Action item:
Could you repeat, word for word, the line with "Method 1 Error (cm), 80: 13.08 -> 11.5" and every line after it in the records below, leaving out any pictures?

========

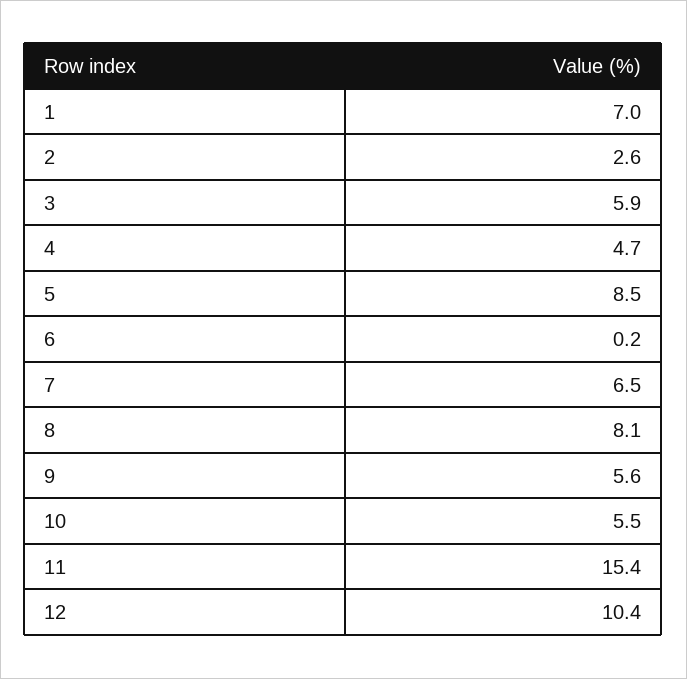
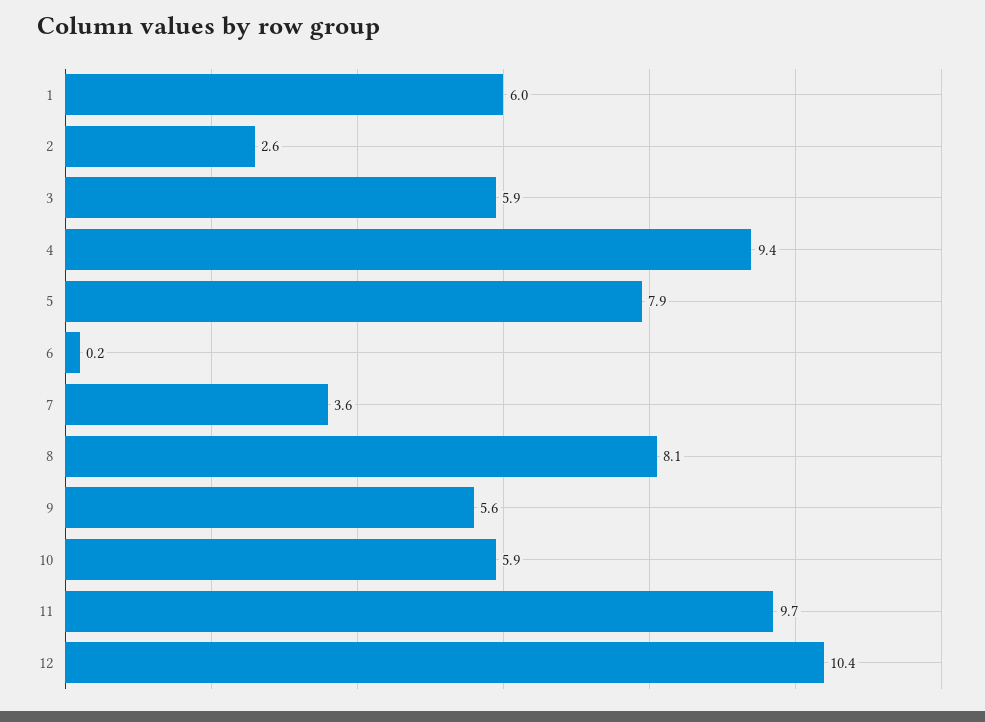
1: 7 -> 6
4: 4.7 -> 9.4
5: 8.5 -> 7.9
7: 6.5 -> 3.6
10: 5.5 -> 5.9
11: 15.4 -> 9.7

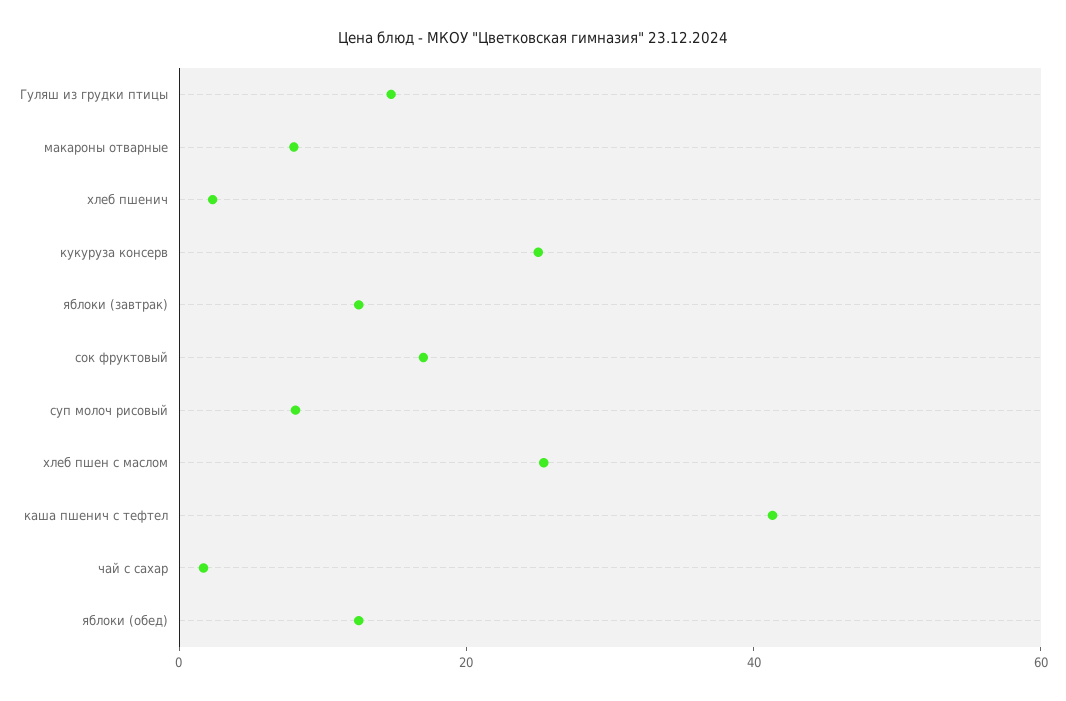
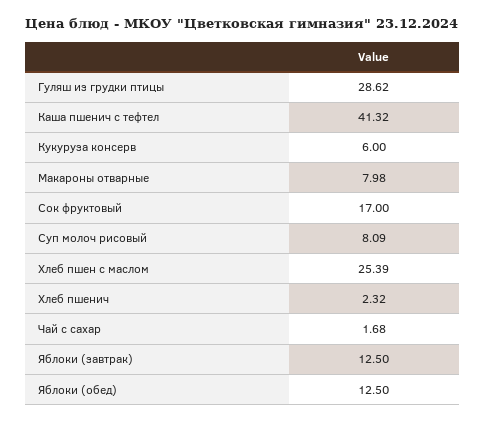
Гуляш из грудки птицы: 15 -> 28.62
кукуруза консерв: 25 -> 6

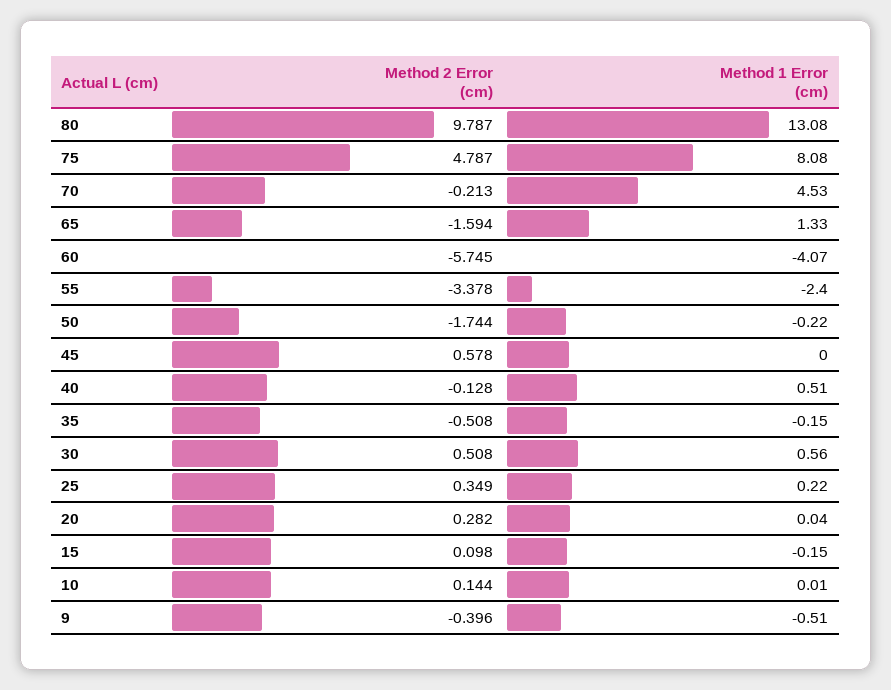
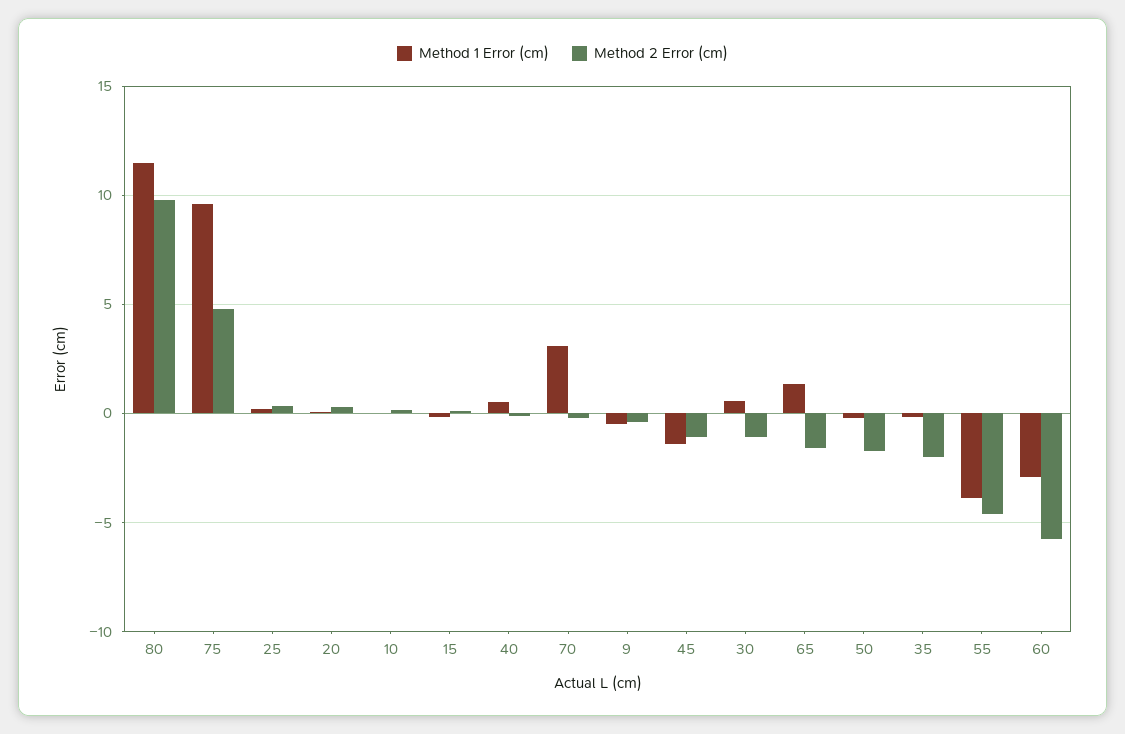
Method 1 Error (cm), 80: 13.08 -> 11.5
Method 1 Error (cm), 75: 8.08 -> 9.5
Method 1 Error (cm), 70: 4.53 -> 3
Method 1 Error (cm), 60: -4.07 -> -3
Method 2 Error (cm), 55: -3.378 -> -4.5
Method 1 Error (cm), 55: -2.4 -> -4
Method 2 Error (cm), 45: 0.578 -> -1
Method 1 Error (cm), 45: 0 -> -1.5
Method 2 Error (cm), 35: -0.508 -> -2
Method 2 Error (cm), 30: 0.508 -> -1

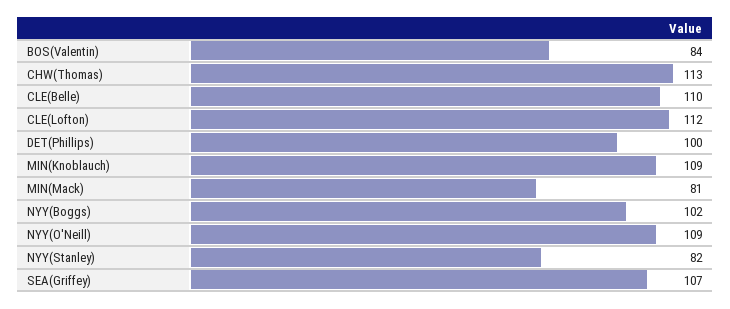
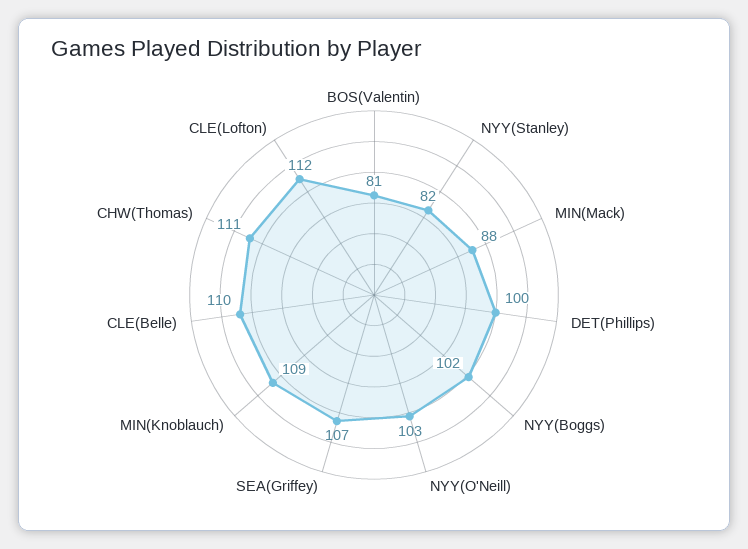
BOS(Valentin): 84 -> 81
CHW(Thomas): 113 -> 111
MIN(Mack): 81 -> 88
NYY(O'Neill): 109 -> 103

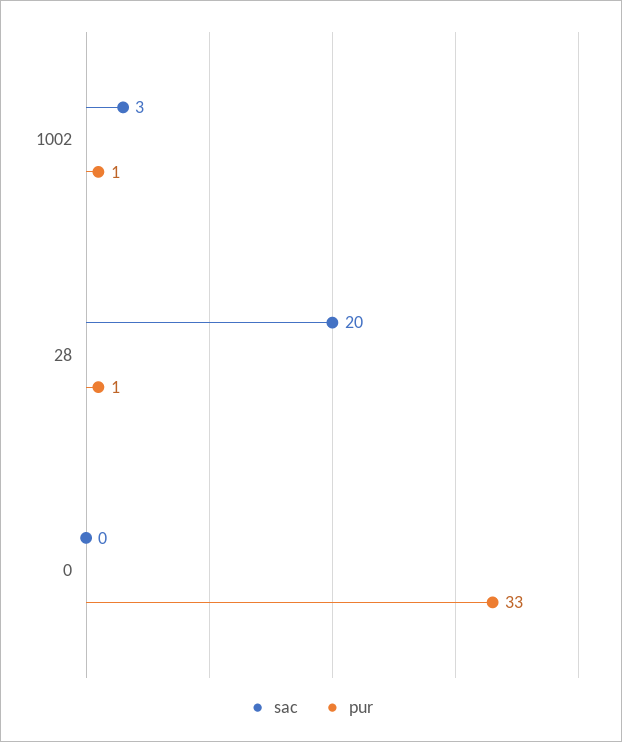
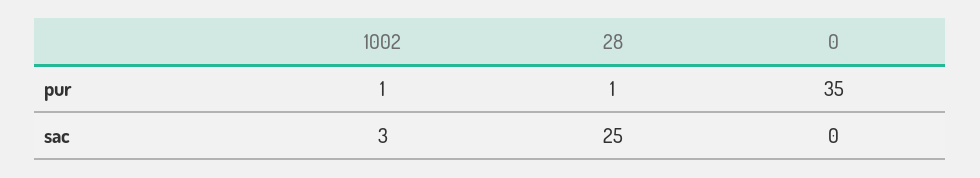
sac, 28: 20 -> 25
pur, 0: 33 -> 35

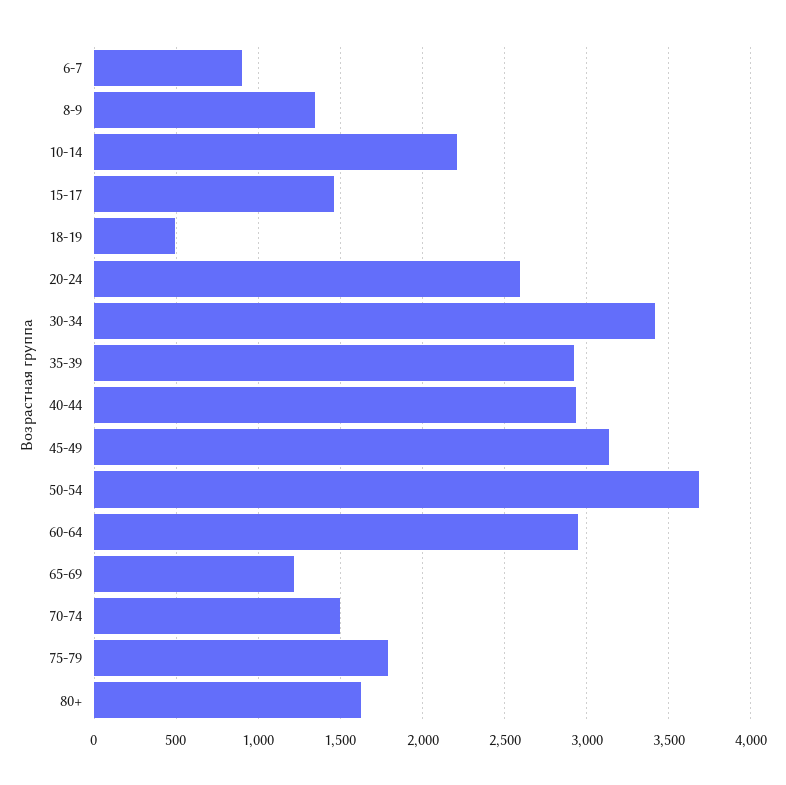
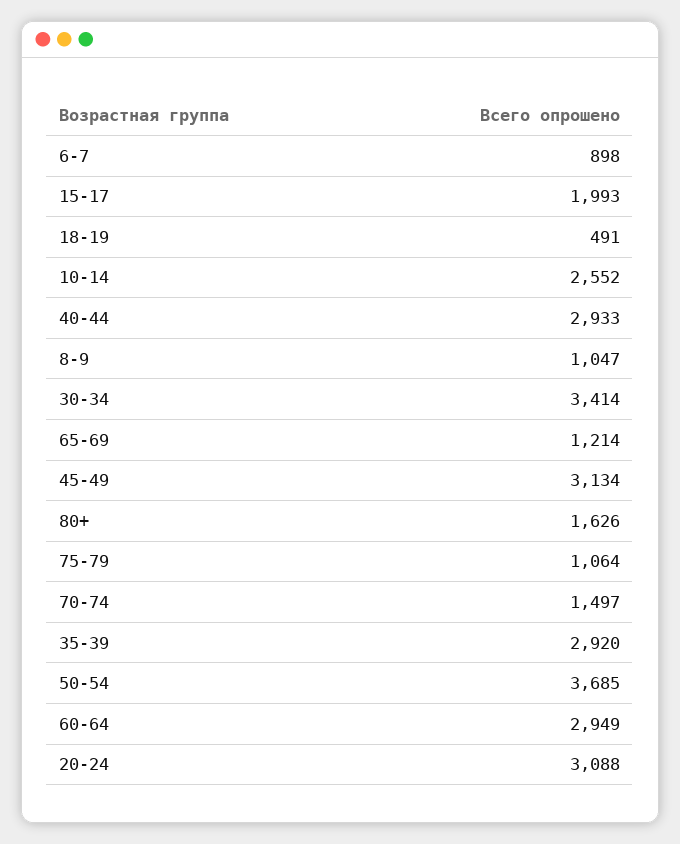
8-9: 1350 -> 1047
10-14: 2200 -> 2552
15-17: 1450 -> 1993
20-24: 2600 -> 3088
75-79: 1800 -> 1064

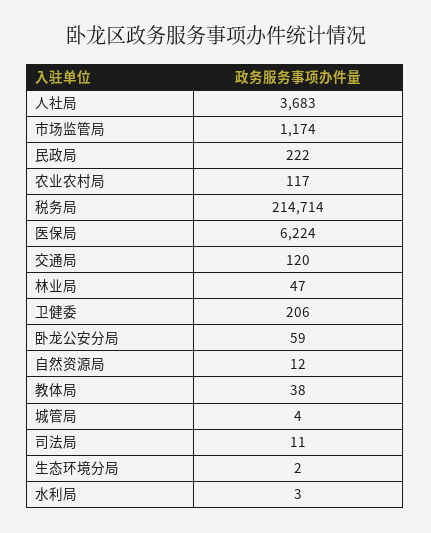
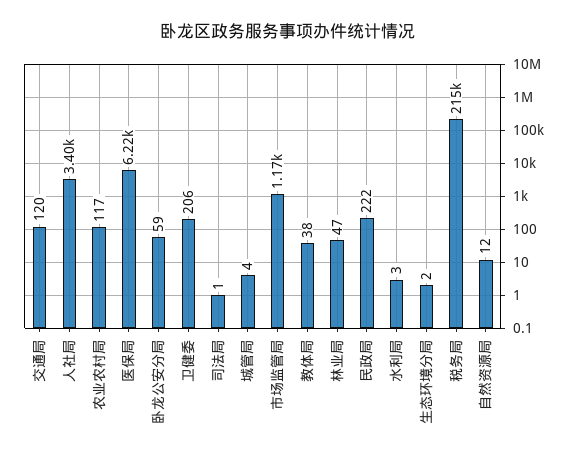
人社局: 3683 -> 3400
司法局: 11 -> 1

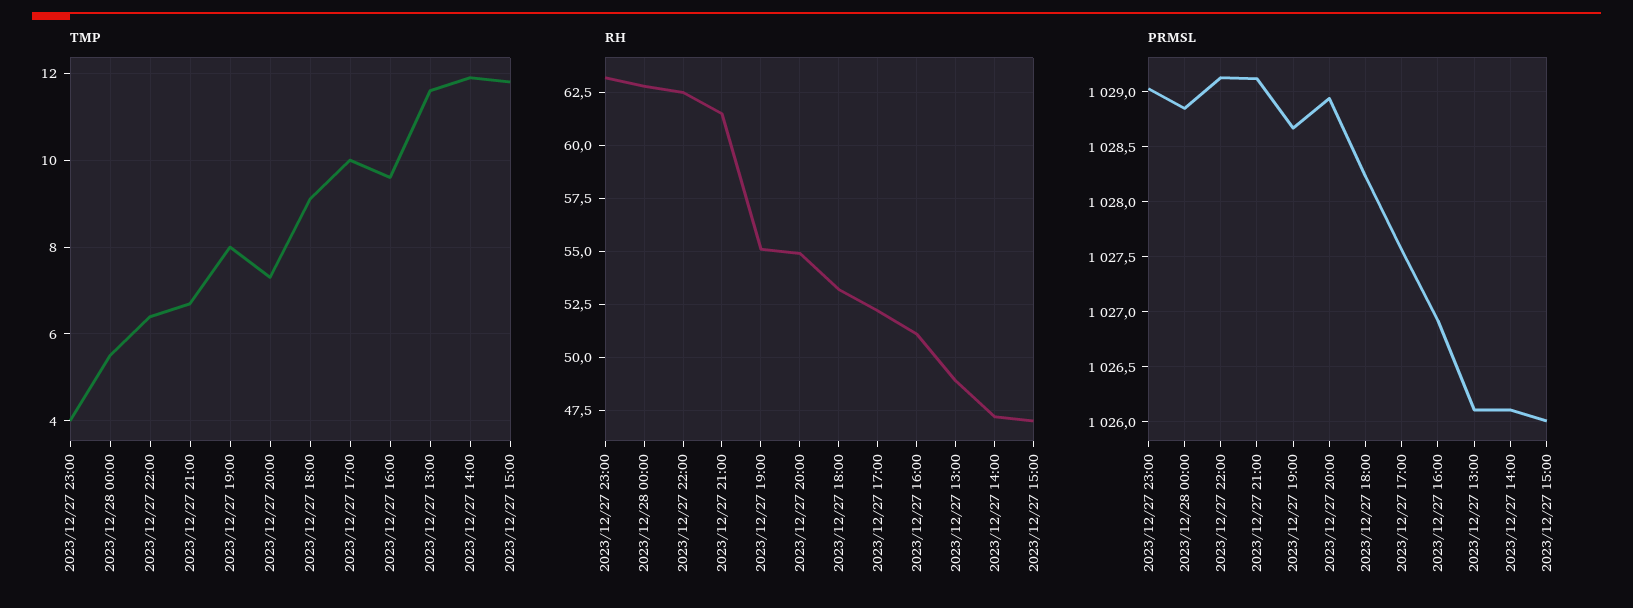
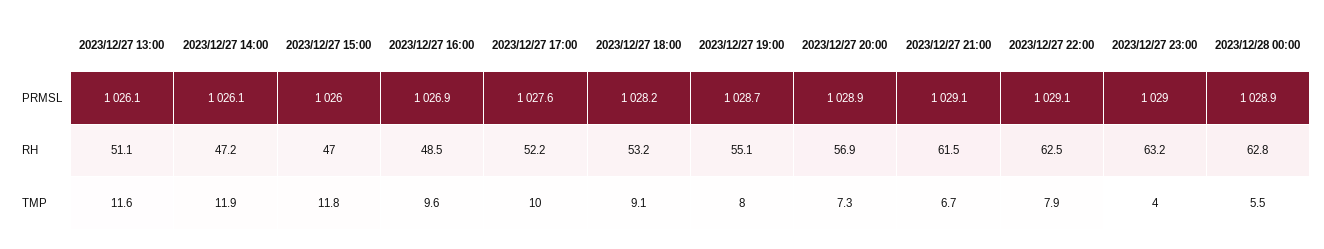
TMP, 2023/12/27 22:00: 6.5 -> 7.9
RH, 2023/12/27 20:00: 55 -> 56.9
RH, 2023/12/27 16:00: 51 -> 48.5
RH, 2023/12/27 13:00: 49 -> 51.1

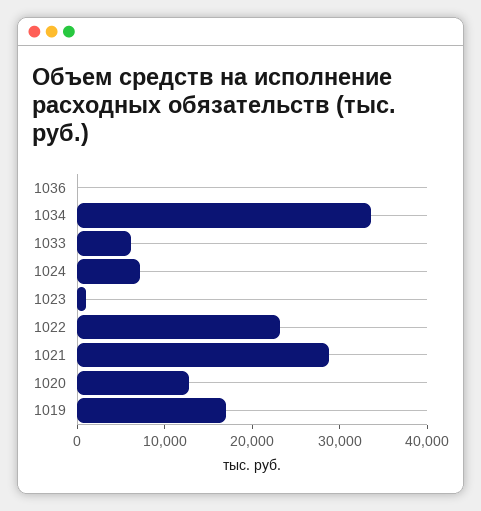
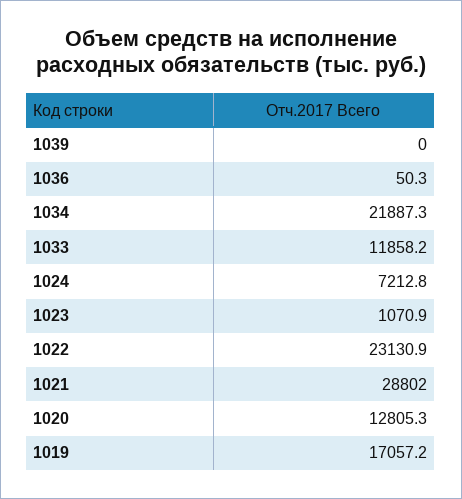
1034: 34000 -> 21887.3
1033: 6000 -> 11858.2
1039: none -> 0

========

Task output:
Method 1 Error (cm), 80: 13.08 -> 11.5
Method 1 Error (cm), 75: 8.08 -> 9.5
Method 1 Error (cm), 70: 4.53 -> 3
Method 1 Error (cm), 60: -4.07 -> -3
Method 2 Error (cm), 55: -3.378 -> -4.5
Method 1 Error (cm), 55: -2.4 -> -4
Method 2 Error (cm), 45: 0.578 -> -1
Method 1 Error (cm), 45: 0 -> -1.5
Method 2 Error (cm), 35: -0.508 -> -2
Method 2 Error (cm), 30: 0.508 -> -1

BOS(Valentin): 84 -> 81
CHW(Thomas): 113 -> 111
MIN(Mack): 81 -> 88
NYY(O'Neill): 109 -> 103

sac, 28: 20 -> 25
pur, 0: 33 -> 35

8-9: 1350 -> 1047
10-14: 2200 -> 2552
15-17: 1450 -> 1993
20-24: 2600 -> 3088
75-79: 1800 -> 1064

人社局: 3683 -> 3400
司法局: 11 -> 1

TMP, 2023/12/27 22:00: 6.5 -> 7.9
RH, 2023/12/27 20:00: 55 -> 56.9
RH, 2023/12/27 16:00: 51 -> 48.5
RH, 2023/12/27 13:00: 49 -> 51.1

1034: 34000 -> 21887.3
1033: 6000 -> 11858.2
1039: none -> 0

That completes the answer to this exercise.